Read more about ROC USA’s model and explore the communities.
Advice for practitioners
The experienced LISC staff interviewed for this resource have a few words of advice for other housing practitioners.
Build the ecosystem
Jacobson explains that there are three important components a local market must have to take advantage of the opportunities TOPA legislation can provide. First, “you have to have capable, community-based nonprofits that are committed to the residents and the neighborhood to serve as trusted advisors.” Second, “there are some legal steps and legal processes that need to be followed, so you need an attorney who is committed to doing the work,” he says.
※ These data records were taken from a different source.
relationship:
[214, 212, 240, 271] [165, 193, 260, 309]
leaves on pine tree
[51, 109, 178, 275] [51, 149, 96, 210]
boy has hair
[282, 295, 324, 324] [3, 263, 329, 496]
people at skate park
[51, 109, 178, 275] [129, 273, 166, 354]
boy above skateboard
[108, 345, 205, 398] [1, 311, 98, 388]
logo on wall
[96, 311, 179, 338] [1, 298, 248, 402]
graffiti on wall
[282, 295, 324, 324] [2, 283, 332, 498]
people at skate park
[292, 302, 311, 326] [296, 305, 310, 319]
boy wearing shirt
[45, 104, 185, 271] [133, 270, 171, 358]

And finally, “there is always a gap between what things cost and what people can afford, so public dollars are critical, especially in high-cost cities.” Nicholls agrees: “These projects will not succeed if there is no continuum of supports for what’s needed along the path. We have to support the people who are stepping up to be part of this, because it’s a big lift.”
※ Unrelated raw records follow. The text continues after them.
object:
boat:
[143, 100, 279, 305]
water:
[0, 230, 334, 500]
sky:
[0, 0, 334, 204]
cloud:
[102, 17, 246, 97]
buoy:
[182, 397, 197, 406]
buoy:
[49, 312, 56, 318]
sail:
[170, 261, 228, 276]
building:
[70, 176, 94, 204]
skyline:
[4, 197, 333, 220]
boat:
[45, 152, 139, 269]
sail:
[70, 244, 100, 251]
Seek solutions that allow for wealth creation
The majority of tenant co-ops LISC has helped have been limited equity co-ops. With a modest buy-in amount, this model makes it easy for residents to join, but does not provide an avenue for people to build financial equity, Jacobson explains. He is interested in exploring ideas for financial products “where the value of the share accrues, so that when tenants move out or pass on wealth to their family, they would have something more than the $500 share to pass on.” Carroll acknowledges that limited equity co-op models have both benefits and drawbacks in terms of wealth creation, particularly for BIPOC families, but he still sees a significant value in them as a housing solution. “It gets you in the house and stabilizes your living situation and expenses,” he says. “It’s better than doing nothing, but there are tradeoffs.” As Jacobson notes, the original residents of these co-ops are the ones who have done the work of creating the affordable housing, so they deserve to share in the benefits. “It’s a bit of shift and it’s not quite clear how you make that change to accrue equity and still preserve affordability, but that is something that’s important to look at,” he says.
Use a mix of models
America’s affordable housing gap is large and growing. There simply aren’t enough affordable, accessible homes for everyone who needs them. Nicholls notes that our affordable housing system over the past few decades has been heavily reliant on the Low Income Housing Tax Credit (LIHTC) and “what we know from our experience with LIHTC and different resources and tools is that it’s not enough. The gap between haves and have-nots keeps growing and more and more people are getting left out of the option of owning their homes.” LIHTC remains an important way to create affordable units, but we also need to pursue transformational strategies like community ownership to preserve homes and give people more stability and control. “We need to find new ways to create access to homeownership,” she says. She thinks an important aspect of social housing is its potential to decommodify housing by limiting its potential for speculation and creating ownership opportunities that people can access without having to compete against higher-income renters and investors. “We need to do all we can to be a part of that strategy,” says Nicholls.